Complaints about how your personal data is handled
You can also contact us if you have a complaint about how we collect, store or use your personal data. We aim to resolve complaints but if you are dissatisfied with our response, you may complain to your local data protection authority. The main authorities are listed below.
| Country | Data Protection Authority | Address | Website |
|---|---|---|---|
| Germany | Lower Saxony Authority | Prinzenstr. 5, 30159 Hannover, Germany | https://lfd.niedersachsen.de |
| UK | Information Commissioner’s Office | Wycliffe House, Water Lane, Wilmslow, Cheshire, SK9 5AF | https://ico.org.uk/ |
| Austria | DSB | Österreichische Datenschutzbehörde Barichgasse 40-42, 1030 Vienna, Austria | www.dsb.gv.at / |
| Belgium | Gegevensbeschermingsautoriteit | Drukpersstraat 35, 1000 Brussel | www.gegevensbeschermingsautoriteit.be |
| Denmark | Datatilsynet | Carl Jacobsens Vej 35, 2500 Valby | https://www.datatilsynet.dk |
| Finland | Office of the Data Protection Ombudsman | P.O. Box 800, 00531 Helsinki, Finland | https://tietosuoja.fi/etusivu |
| France | CNIL | 3 Place de Fontenoy TSA 80715, 75334 Paris Cedex 07 | www.cnil.fr |
| Italy | Garante per la protezione dei dati personali | Piazza Venezia 11, 00187 – Roma | https://www.garanteprivacy.it/ |
| Netherlands | Autoriteit Persoonsgegevens | Postbus 93374, 2509 AJ Den Haag | www.autoriteitpersoonsgegevens.nl |
| Norway | Datatilsynet | Postboks 458 Sentrum, 0105 Oslo | https://www.datatilsynet.no/ |
| Poland | UODO | ul. Stawki 2, 00-193 Warszawa | https://www.uodo.gov.pl/ |
| Portugal | Comissão Nacional de Proteção de Dados (CNPD) | Av. D. Carlos I, 134, 1º, 1200-651 Lisboa | https://www.cnpd.pt/ |
| Spain | Agencia Española de proteccion de datos (AEPD) | Jorge Juan, 6. 28001 - Madrid | https://www.aepd.es/ |
| Sweden | Swedish Authority for Privacy Protection | Box 8114, SE-104 20 Stockholm | https://www.imy.se/ |
| Switzerland | Federal Data Protection and Information Commission | Feldeggweg 1 CH - 3003 Bern | www.dsb.gv.at |
12. Contact us
TUI InfoTec GmbH
Datenschutz
Karl-Wiechert-Allee 23
30625 Hannover
Where appropriate, your query, request or complaint may be forwarded to another Data Protection Officer in the TUI Group to handle it.
13. Changes to our Notice
This Privacy Notice replaces all previous versions. We may change the Notice at any time so please check it regularly for any updates. If the changes are significant, we will provide a prominent notice on our website including, if we believe it is appropriate, electronic notification of Privacy Notice changes.
Last update: November 2024
14. Key terms
Data controller: The data controller determines the purpose and manner in which personal data is used.
European Economic Area (EEA): EU Member States plus Norway, Iceland and Lichtenstein.

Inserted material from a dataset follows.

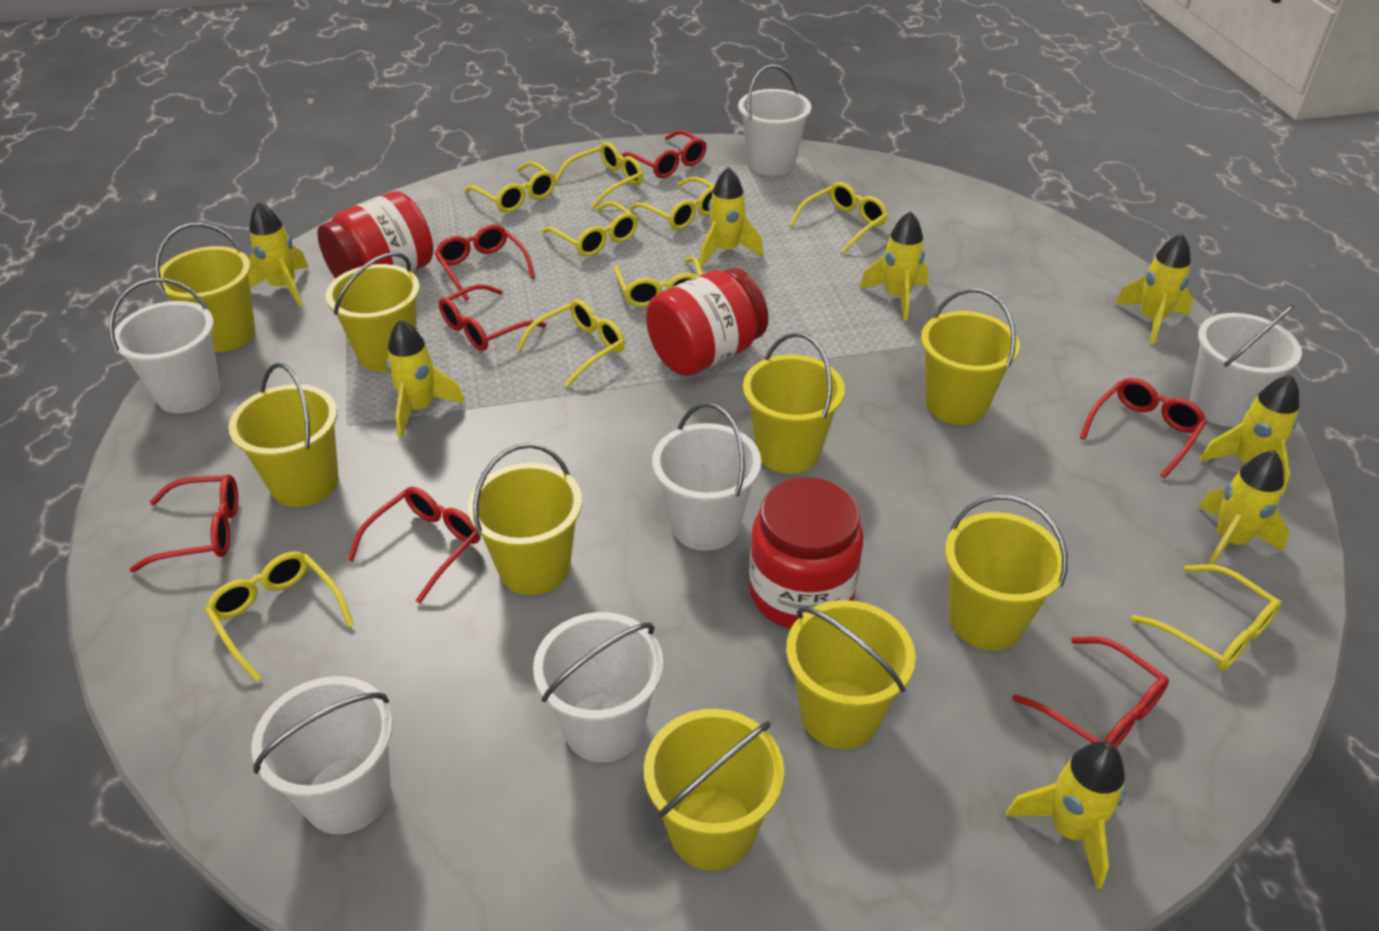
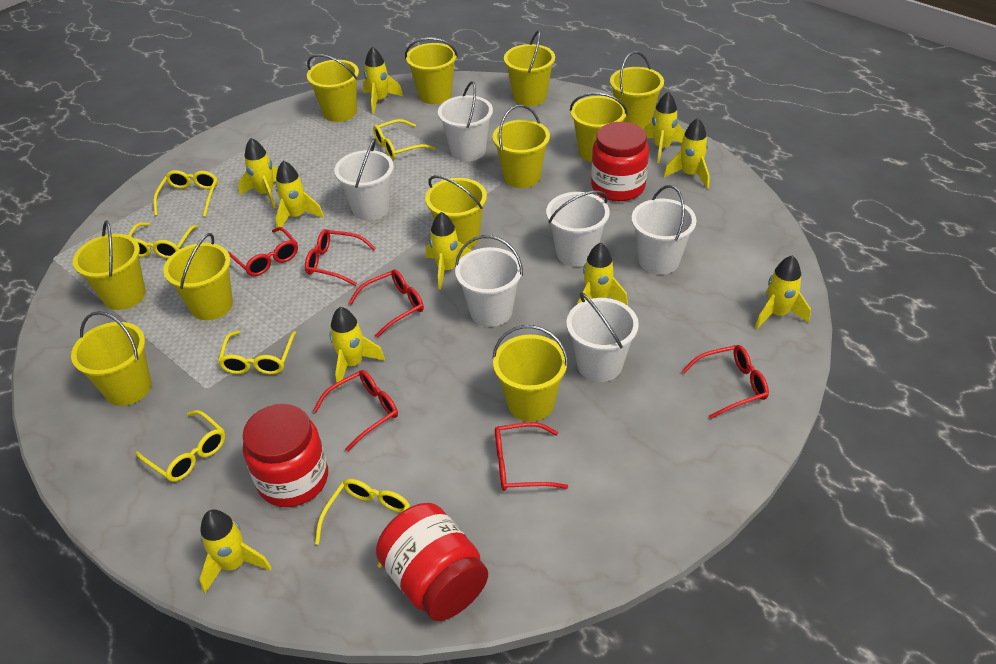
red glasses: 7 -> 6
yellow bucket: 9 -> 11
yellow glasses: 9 -> 6
yellow rocket: 8 -> 10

Profiling (GDPR): Any form of automated processing of personal data consisting of the use of personal data to evaluate certain personal aspects relating to a natural person, in particular to analyse or predict aspects concerning that natural person’s performance at work, economic situation, health, personal preferences, interests, reliability, behaviour, location or movements.
Special categories of data (GDPR): These are categories of personal data revealing racial or ethnic origin; political opinions; religious or philosophical beliefs; trade union membership; genetic data, biometric data for the purpose of uniquely identifying a natural person; health data; and data concerning a natural person’s sex life or sexual orientation.